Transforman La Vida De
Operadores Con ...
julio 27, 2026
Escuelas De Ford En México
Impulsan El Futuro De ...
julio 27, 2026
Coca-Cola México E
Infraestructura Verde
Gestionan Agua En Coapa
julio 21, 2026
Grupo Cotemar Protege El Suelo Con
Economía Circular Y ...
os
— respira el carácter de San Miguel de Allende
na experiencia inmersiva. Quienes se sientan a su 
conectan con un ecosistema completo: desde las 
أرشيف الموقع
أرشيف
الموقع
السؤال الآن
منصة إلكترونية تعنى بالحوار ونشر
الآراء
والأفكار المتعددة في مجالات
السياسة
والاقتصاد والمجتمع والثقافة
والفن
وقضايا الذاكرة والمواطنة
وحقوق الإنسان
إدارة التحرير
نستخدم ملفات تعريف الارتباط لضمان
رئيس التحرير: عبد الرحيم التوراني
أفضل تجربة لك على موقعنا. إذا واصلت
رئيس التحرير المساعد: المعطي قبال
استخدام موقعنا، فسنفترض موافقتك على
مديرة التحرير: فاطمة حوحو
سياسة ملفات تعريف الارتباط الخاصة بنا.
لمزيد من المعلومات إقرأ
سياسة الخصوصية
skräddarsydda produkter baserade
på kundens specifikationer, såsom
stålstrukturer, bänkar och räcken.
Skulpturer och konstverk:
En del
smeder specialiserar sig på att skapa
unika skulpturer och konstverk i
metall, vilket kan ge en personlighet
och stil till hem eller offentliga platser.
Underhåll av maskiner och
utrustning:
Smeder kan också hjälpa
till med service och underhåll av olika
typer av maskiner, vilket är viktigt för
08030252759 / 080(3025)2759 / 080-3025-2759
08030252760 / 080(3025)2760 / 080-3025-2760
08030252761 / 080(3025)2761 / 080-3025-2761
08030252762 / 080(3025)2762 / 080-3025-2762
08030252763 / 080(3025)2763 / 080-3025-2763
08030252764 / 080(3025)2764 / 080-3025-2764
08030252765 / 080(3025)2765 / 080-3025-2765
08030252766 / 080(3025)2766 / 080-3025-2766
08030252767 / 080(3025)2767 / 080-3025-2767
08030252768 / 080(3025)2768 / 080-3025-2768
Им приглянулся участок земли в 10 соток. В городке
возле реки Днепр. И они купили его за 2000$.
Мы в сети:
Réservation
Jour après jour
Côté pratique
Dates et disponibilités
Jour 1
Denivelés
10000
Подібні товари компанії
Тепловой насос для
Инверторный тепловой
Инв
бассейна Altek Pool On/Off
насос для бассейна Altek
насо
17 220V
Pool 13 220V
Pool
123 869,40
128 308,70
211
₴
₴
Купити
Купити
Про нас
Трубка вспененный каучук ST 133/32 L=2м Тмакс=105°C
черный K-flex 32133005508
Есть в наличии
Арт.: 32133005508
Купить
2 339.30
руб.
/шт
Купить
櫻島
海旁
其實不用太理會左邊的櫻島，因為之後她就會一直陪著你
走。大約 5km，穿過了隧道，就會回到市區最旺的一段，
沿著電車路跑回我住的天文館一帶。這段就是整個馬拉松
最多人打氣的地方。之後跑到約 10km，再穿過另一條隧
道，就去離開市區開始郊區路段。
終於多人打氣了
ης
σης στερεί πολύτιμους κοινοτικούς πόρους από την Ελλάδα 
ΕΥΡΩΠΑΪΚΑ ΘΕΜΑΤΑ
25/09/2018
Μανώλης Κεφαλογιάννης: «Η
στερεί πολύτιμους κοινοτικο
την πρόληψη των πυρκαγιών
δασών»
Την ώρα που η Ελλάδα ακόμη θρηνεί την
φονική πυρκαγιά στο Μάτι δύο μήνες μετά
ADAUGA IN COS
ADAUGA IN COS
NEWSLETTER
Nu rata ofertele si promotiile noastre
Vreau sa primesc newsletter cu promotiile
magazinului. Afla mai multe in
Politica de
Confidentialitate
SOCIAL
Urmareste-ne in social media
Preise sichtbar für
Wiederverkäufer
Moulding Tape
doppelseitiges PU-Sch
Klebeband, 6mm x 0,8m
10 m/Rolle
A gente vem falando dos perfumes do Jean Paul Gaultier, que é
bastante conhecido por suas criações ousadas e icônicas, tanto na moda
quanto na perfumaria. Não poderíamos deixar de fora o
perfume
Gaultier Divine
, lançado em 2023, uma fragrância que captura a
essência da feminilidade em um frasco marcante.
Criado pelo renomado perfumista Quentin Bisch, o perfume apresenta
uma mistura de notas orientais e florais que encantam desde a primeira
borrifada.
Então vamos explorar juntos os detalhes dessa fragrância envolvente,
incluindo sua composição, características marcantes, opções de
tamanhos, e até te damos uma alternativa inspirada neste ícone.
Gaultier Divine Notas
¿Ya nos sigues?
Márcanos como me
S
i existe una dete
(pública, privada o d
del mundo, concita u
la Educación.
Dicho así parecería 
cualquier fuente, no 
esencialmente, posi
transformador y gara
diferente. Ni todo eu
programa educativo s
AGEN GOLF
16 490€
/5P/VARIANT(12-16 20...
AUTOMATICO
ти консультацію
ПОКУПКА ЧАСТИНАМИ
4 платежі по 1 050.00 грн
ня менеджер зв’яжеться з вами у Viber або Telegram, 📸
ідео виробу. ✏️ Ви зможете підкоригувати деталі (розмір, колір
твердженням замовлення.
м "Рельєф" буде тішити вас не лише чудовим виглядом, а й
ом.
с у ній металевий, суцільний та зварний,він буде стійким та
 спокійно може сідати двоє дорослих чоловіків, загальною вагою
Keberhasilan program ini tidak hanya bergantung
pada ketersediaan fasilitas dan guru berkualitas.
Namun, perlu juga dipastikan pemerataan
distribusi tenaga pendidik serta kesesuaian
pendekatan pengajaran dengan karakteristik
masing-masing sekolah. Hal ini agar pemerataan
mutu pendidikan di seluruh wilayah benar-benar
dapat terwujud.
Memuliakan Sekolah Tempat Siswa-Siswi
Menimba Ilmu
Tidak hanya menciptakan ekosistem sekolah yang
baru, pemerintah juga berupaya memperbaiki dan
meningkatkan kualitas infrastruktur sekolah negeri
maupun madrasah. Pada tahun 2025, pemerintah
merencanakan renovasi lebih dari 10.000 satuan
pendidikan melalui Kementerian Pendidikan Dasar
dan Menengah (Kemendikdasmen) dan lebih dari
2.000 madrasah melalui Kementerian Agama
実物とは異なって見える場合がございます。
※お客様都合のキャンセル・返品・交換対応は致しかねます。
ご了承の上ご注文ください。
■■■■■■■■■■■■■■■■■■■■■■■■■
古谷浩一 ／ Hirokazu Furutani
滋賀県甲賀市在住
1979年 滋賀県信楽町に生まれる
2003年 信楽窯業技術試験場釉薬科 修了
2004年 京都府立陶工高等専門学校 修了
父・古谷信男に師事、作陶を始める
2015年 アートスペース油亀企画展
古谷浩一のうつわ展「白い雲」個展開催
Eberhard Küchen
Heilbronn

* _Exercise goal_
Please duplicate every line of the data above, character for character and in the same order.

* _Answer below_
Transforman La Vida De
Operadores Con ...
julio 27, 2026
Escuelas De Ford En México
Impulsan El Futuro De ...
julio 27, 2026
Coca-Cola México E
Infraestructura Verde
Gestionan Agua En Coapa
julio 21, 2026
Grupo Cotemar Protege El Suelo Con
Economía Circular Y ...
os
— respira el carácter de San Miguel de Allende
na experiencia inmersiva. Quienes se sientan a su 
conectan con un ecosistema completo: desde las 
أرشيف الموقع
أرشيف
الموقع
السؤال الآن
منصة إلكترونية تعنى بالحوار ونشر
الآراء
والأفكار المتعددة في مجالات
السياسة
والاقتصاد والمجتمع والثقافة
والفن
وقضايا الذاكرة والمواطنة
وحقوق الإنسان
إدارة التحرير
نستخدم ملفات تعريف الارتباط لضمان
رئيس التحرير: عبد الرحيم التوراني
أفضل تجربة لك على موقعنا. إذا واصلت
رئيس التحرير المساعد: المعطي قبال
استخدام موقعنا، فسنفترض موافقتك على
مديرة التحرير: فاطمة حوحو
سياسة ملفات تعريف الارتباط الخاصة بنا.
لمزيد من المعلومات إقرأ
سياسة الخصوصية
skräddarsydda produkter baserade
på kundens specifikationer, såsom
stålstrukturer, bänkar och räcken.
Skulpturer och konstverk:
En del
smeder specialiserar sig på att skapa
unika skulpturer och konstverk i
metall, vilket kan ge en personlighet
och stil till hem eller offentliga platser.
Underhåll av maskiner och
utrustning:
Smeder kan också hjälpa
till med service och underhåll av olika
typer av maskiner, vilket är viktigt för
08030252759 / 080(3025)2759 / 080-3025-2759
08030252760 / 080(3025)2760 / 080-3025-2760
08030252761 / 080(3025)2761 / 080-3025-2761
08030252762 / 080(3025)2762 / 080-3025-2762
08030252763 / 080(3025)2763 / 080-3025-2763
08030252764 / 080(3025)2764 / 080-3025-2764
08030252765 / 080(3025)2765 / 080-3025-2765
08030252766 / 080(3025)2766 / 080-3025-2766
08030252767 / 080(3025)2767 / 080-3025-2767
08030252768 / 080(3025)2768 / 080-3025-2768
Им приглянулся участок земли в 10 соток. В городке
возле реки Днепр. И они купили его за 2000$.
Мы в сети:
Réservation
Jour après jour
Côté pratique
Dates et disponibilités
Jour 1
Denivelés
10000
Подібні товари компанії
Тепловой насос для
Инверторный тепловой
Инв
бассейна Altek Pool On/Off
насос для бассейна Altek
насо
17 220V
Pool 13 220V
Pool
123 869,40
128 308,70
211
₴
₴
Купити
Купити
Про нас
Трубка вспененный каучук ST 133/32 L=2м Тмакс=105°C
черный K-flex 32133005508
Есть в наличии
Арт.: 32133005508
Купить
2 339.30
руб.
/шт
Купить
櫻島
海旁
其實不用太理會左邊的櫻島，因為之後她就會一直陪著你
走。大約 5km，穿過了隧道，就會回到市區最旺的一段，
沿著電車路跑回我住的天文館一帶。這段就是整個馬拉松
最多人打氣的地方。之後跑到約 10km，再穿過另一條隧
道，就去離開市區開始郊區路段。
終於多人打氣了
ης
σης στερεί πολύτιμους κοινοτικούς πόρους από την Ελλάδα 
ΕΥΡΩΠΑΪΚΑ ΘΕΜΑΤΑ
25/09/2018
Μανώλης Κεφαλογιάννης: «Η
στερεί πολύτιμους κοινοτικο
την πρόληψη των πυρκαγιών
δασών»
Την ώρα που η Ελλάδα ακόμη θρηνεί την
φονική πυρκαγιά στο Μάτι δύο μήνες μετά
ADAUGA IN COS
ADAUGA IN COS
NEWSLETTER
Nu rata ofertele si promotiile noastre
Vreau sa primesc newsletter cu promotiile
magazinului. Afla mai multe in
Politica de
Confidentialitate
SOCIAL
Urmareste-ne in social media
Preise sichtbar für
Wiederverkäufer
Moulding Tape
doppelseitiges PU-Sch
Klebeband, 6mm x 0,8m
10 m/Rolle
A gente vem falando dos perfumes do Jean Paul Gaultier, que é
bastante conhecido por suas criações ousadas e icônicas, tanto na moda
quanto na perfumaria. Não poderíamos deixar de fora o
perfume
Gaultier Divine
, lançado em 2023, uma fragrância que captura a
essência da feminilidade em um frasco marcante.
Criado pelo renomado perfumista Quentin Bisch, o perfume apresenta
uma mistura de notas orientais e florais que encantam desde a primeira
borrifada.
Então vamos explorar juntos os detalhes dessa fragrância envolvente,
incluindo sua composição, características marcantes, opções de
tamanhos, e até te damos uma alternativa inspirada neste ícone.
Gaultier Divine Notas
¿Ya nos sigues?
Márcanos como me
S
i existe una dete
(pública, privada o d
del mundo, concita u
la Educación.
Dicho así parecería 
cualquier fuente, no 
esencialmente, posi
transformador y gara
diferente. Ni todo eu
programa educativo s
AGEN GOLF
16 490€
/5P/VARIANT(12-16 20...
AUTOMATICO
ти консультацію
ПОКУПКА ЧАСТИНАМИ
4 платежі по 1 050.00 грн
ня менеджер зв’яжеться з вами у Viber або Telegram, 📸
ідео виробу. ✏️ Ви зможете підкоригувати деталі (розмір, колір
твердженням замовлення.
м "Рельєф" буде тішити вас не лише чудовим виглядом, а й
ом.
с у ній металевий, суцільний та зварний,він буде стійким та
 спокійно може сідати двоє дорослих чоловіків, загальною вагою
Keberhasilan program ini tidak hanya bergantung
pada ketersediaan fasilitas dan guru berkualitas.
Namun, perlu juga dipastikan pemerataan
distribusi tenaga pendidik serta kesesuaian
pendekatan pengajaran dengan karakteristik
masing-masing sekolah. Hal ini agar pemerataan
mutu pendidikan di seluruh wilayah benar-benar
dapat terwujud.
Memuliakan Sekolah Tempat Siswa-Siswi
Menimba Ilmu
Tidak hanya menciptakan ekosistem sekolah yang
baru, pemerintah juga berupaya memperbaiki dan
meningkatkan kualitas infrastruktur sekolah negeri
maupun madrasah. Pada tahun 2025, pemerintah
merencanakan renovasi lebih dari 10.000 satuan
pendidikan melalui Kementerian Pendidikan Dasar
dan Menengah (Kemendikdasmen) dan lebih dari
2.000 madrasah melalui Kementerian Agama
実物とは異なって見える場合がございます。
※お客様都合のキャンセル・返品・交換対応は致しかねます。
ご了承の上ご注文ください。
■■■■■■■■■■■■■■■■■■■■■■■■■
古谷浩一 ／ Hirokazu Furutani
滋賀県甲賀市在住
1979年 滋賀県信楽町に生まれる
2003年 信楽窯業技術試験場釉薬科 修了
2004年 京都府立陶工高等専門学校 修了
父・古谷信男に師事、作陶を始める
2015年 アートスペース油亀企画展
古谷浩一のうつわ展「白い雲」個展開催
Eberhard Küchen
Heilbronn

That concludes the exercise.